IP receptor-dependent activation of PPARγ. (A) Cyclic AMP levels measured in HEK-293-IP cells stimulated for 30 min with 10% FBS ± either TREP (100 nM) or the IP receptor antagonist, R01138452 (IPRA; 1 μM) or a combination. Data are expressed as mean pmol of cyclic AMP per mg of total protein ± s.e.m. (in duplicate of 3–4 experiments).
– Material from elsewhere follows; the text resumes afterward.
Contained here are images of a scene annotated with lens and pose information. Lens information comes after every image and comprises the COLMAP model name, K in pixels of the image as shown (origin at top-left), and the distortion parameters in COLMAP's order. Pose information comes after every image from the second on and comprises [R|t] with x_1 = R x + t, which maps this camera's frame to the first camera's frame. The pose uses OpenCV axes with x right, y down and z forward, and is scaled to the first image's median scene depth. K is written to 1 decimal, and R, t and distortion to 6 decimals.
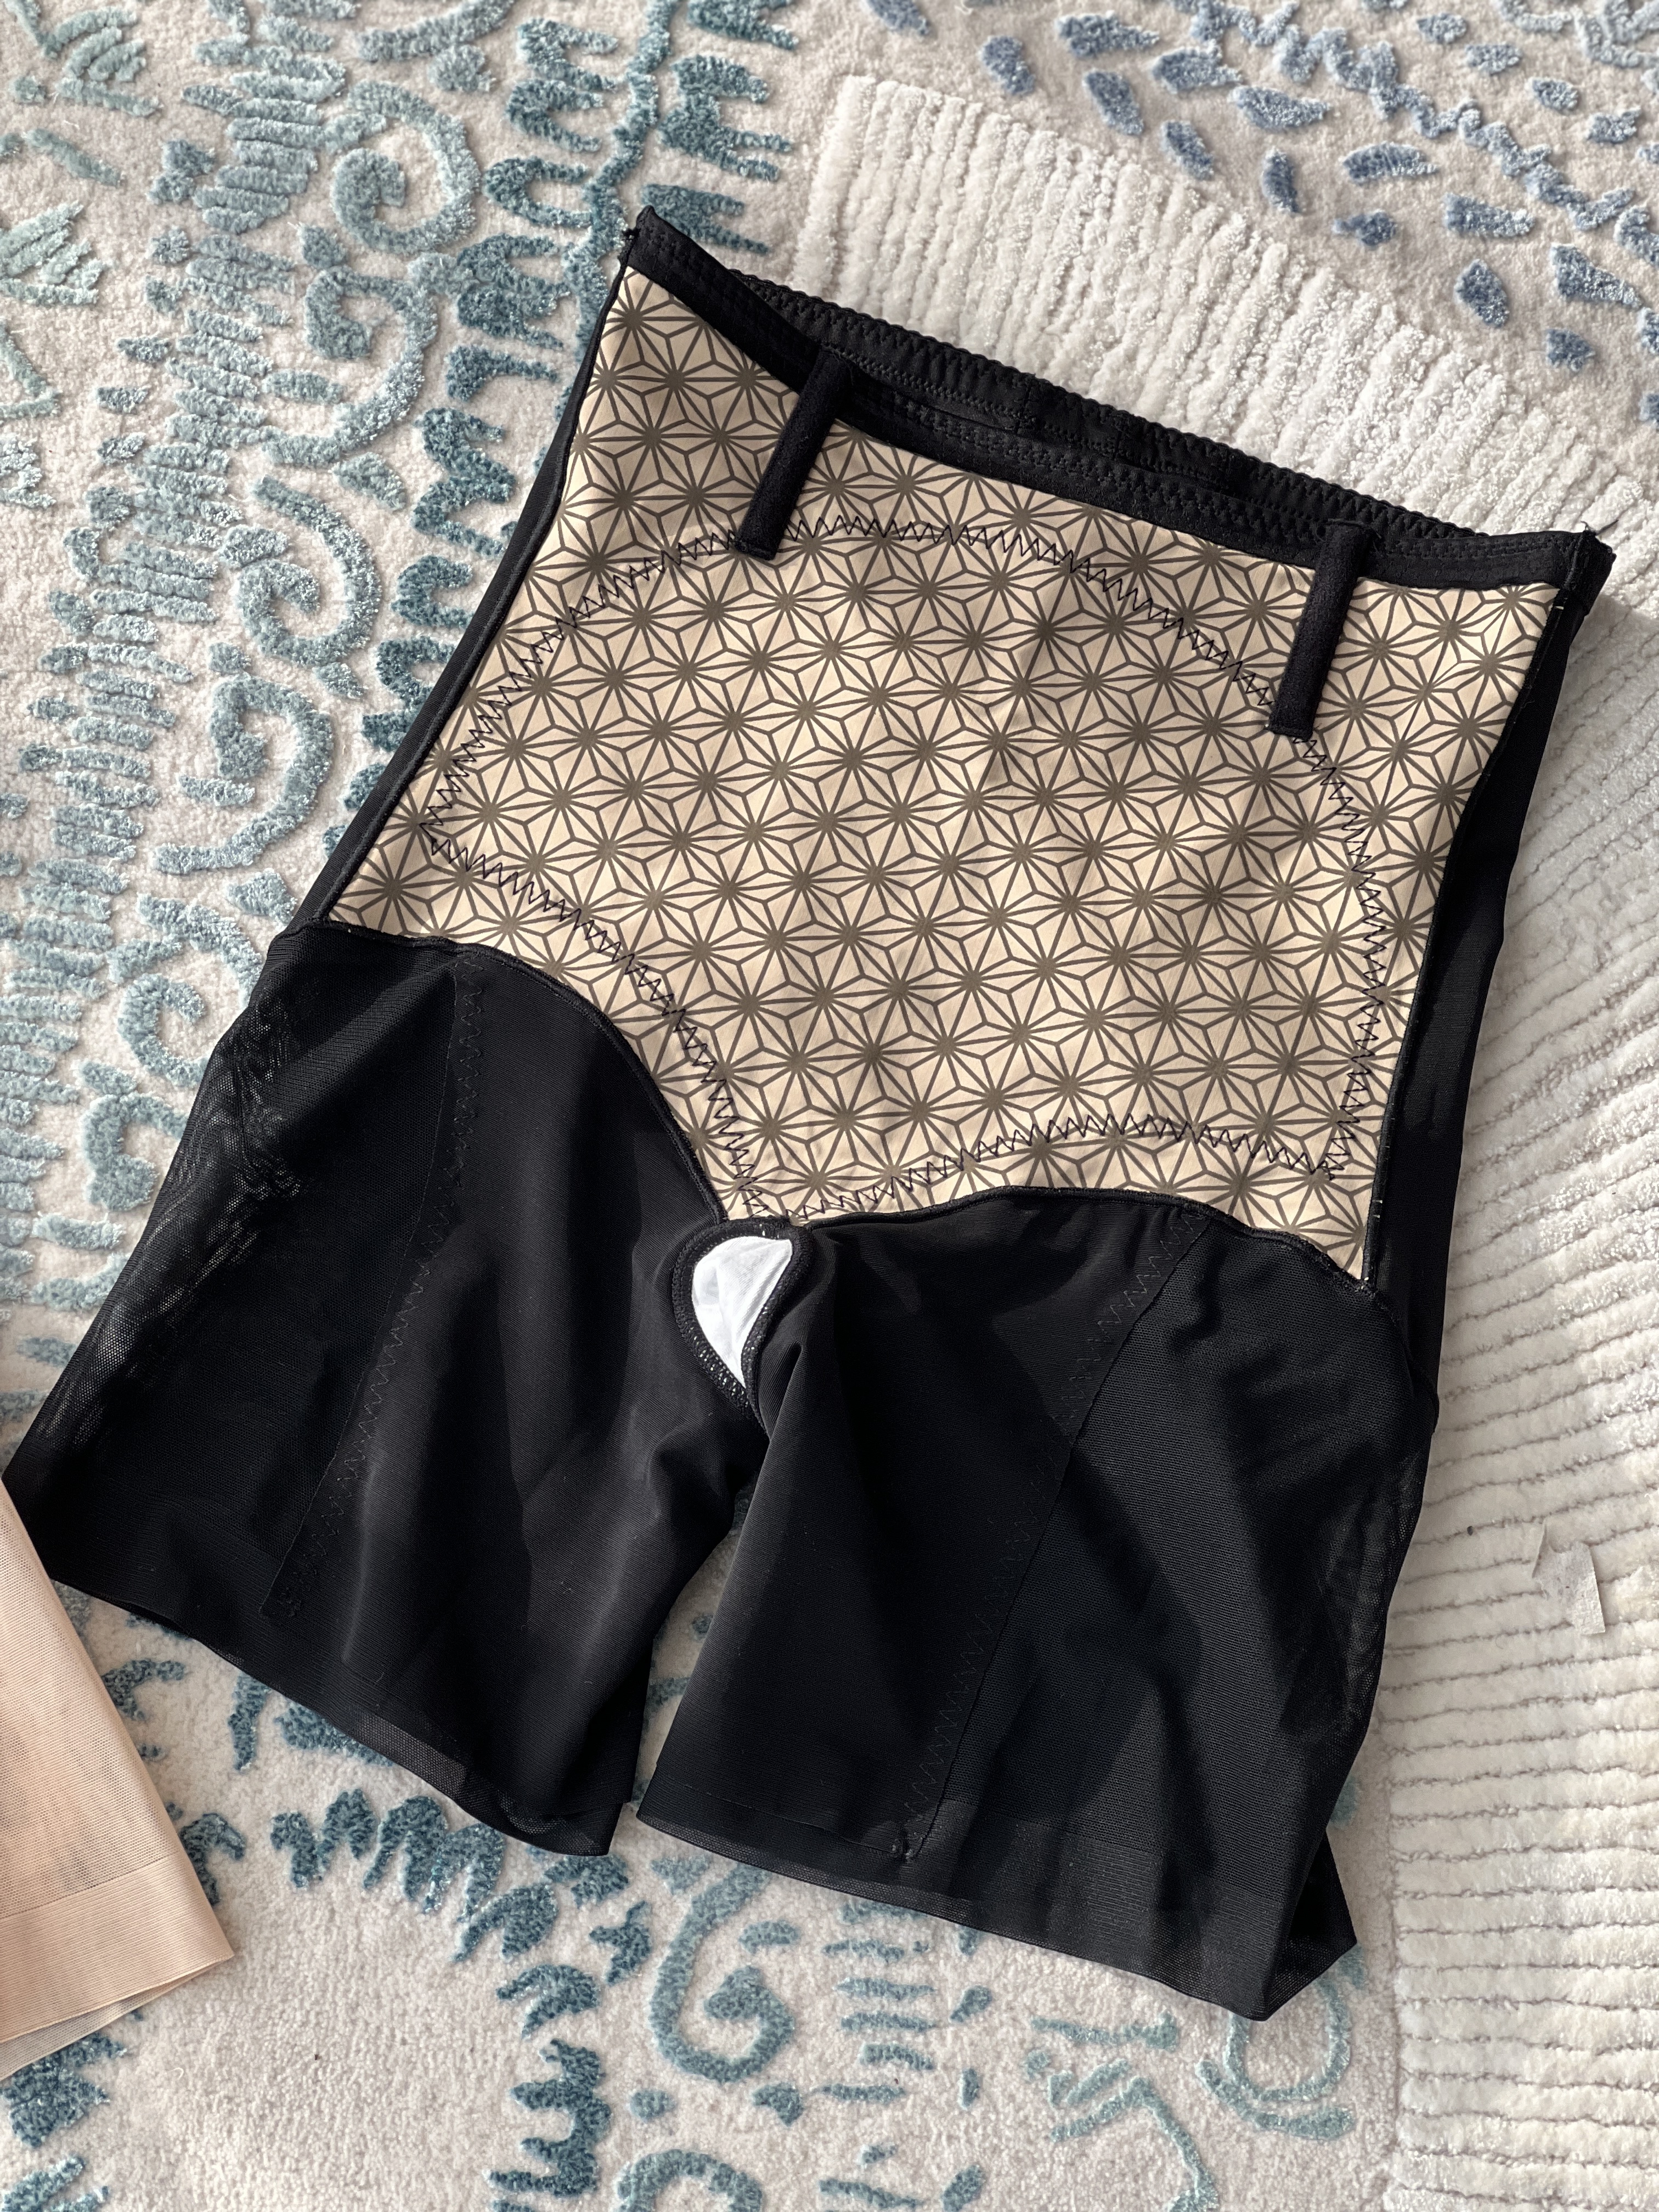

Luciferase activity was measured in HEK-293-IP (B and C) and HEK-293-Zeo (D) cells as described in Fig. 1. Cells were stimulated with 10% FBS alone (Control) or in the presence of either treprostinil (TREP), carbacyclin (CARBA), IPRA, rosiglitazone (ROSI) or a combination as shown. Unless otherwise stated, all drug concentrations were at 1 μM. Results are expressed as mean fold increase in luciferase activity ± s.e.m. (n = 12; 3 separate transfections). ^∗∗∗P < 0.001 when compared to control or as shown and ^∗P < 0.05 when compared to ROSI alone.

Fig. 3

IP receptor activation of PPARγ is independent of cyclic AMP and PKA. HEK-293-IP (A) and HEK-293-Zeo (B) cells were transfected with constructs as described in Fig. 1. After 48 h, cells were stimulated with 10% FBS alone (control) or in the presence of forskolin (10 μM), treprostinil (TREP; 1 μM), 2′5′-dideoxyadenosine (DDA; 100 μM), the PKA antagonist, Rp-cAMPS (100 μM) or in combination as shown. Results are expressed as mean fold increase in luciferase activity from untreated control ± s.e.m. (n = 12, 3 separate transfections). Cyclic AMP was measured in HEK-293-IP (C) or HEK-293-Zeo (D) cells stimulated with 10% FBS ± either forskolin (10 μM), DDA (100 μM) or TREP (100 nM) or a combination as shown. Results are expressed as mean pmol of cAMP per mg of total protein ± s.e.m. (measurements in duplicate of three experiments). ^∗∗∗P < 0.001 when compared to control or as shown.

Fig. 4

PPARγ mediates in part the antiproliferative effects of treprostinil. Effect of treprostinil on FBS-induced proliferation in HEK-293-IP cells. Growth-arrested cells were stimulated with MEM + 10% FBS in the absence and presence of GW9662 (1 μM) treprostinil (TREP) or a combination. Cells were counted 48 hr later and data expressed as % cell proliferation relative to response mediated by 10% FBS alone and shown as mean ± s.e.m. (n = 6). ^∗P < 0.05.